The influence of the poverty definition on some regions was exacerbated in 2006 by the federal census report that included residents living in '"group quarters." In past estimates, individuals living in prisons, military barracks, long-term care facilities and college residence halls were excluded from the poverty estimates. As of 2008 the Census apparently has decided to reverse this inclusion of group quarters data on poverty estimates.

Including college students in the poverty data makes it very difficult for communities to focus on the real factors contributing to poverty in their communities, Hicks said. 

"Indiana has a larger problem of low wage workers rather than actual poverty, and counting students as part of the truly impoverished doesn't help us understand the challenges of low wage earners," he said. 
 
Hicks found that West Lafayette and Lafayette, which have a combined population of about 148,000 residents — including 40,000 Purdue University students — have a 38.2 percent poverty rate. But when the 27 percent student poverty rate is removed from the equation, the rate drops to 11.2 percent.
 
With a total population of 120,000, Bloomington is the home for the main campus of Indiana University and its 39,000 students. According to the study, city's census poverty rate would actually drop from 29.6 percent to about 6-7 percent after eliminating students.
 
In other communities, census poverty rates also fall when students at residential universities are excluded:

  • Muncie's (including Ball State) drops from 23.1 percent to 7.8.
  • Terre Haute's (including Indiana State University) goes from 19.2 percent to 9.3 percent.
  • Marion County (including Butler and Indiana University Purdue University Indianapolis) falls from 16.9 to 12.9.
  • South Bend (including Indiana University-South Bend and Notre Dame) goes from 16.7 to 12.3 percent. 

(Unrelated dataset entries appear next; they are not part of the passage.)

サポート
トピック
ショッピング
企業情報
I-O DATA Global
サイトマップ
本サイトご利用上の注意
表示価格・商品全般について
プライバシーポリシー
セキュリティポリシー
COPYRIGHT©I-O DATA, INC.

Hicks pointed out that the Gary-East Chicago metro area had a population of 490,000 and several universities, including Indiana University-Northeast and Purdue University-Calumet, but the presence of college students did not have a major impact on poverty rates. The area's poverty rate fell from 24.4 to 22.9 percent when factoring in college students.
 
"We know the presence of a significant number of college students in a region could artificially drive up the poverty rate, but it's not exploding like the census reports lead some to believe," he said. "And, this hardly tells a meaningful story about poverty in our communities."
 
Hick's analysis is part of a three-part report, "Understanding Regional Poverty: What is Poverty." It may be found at www.bsu.edu/bbr.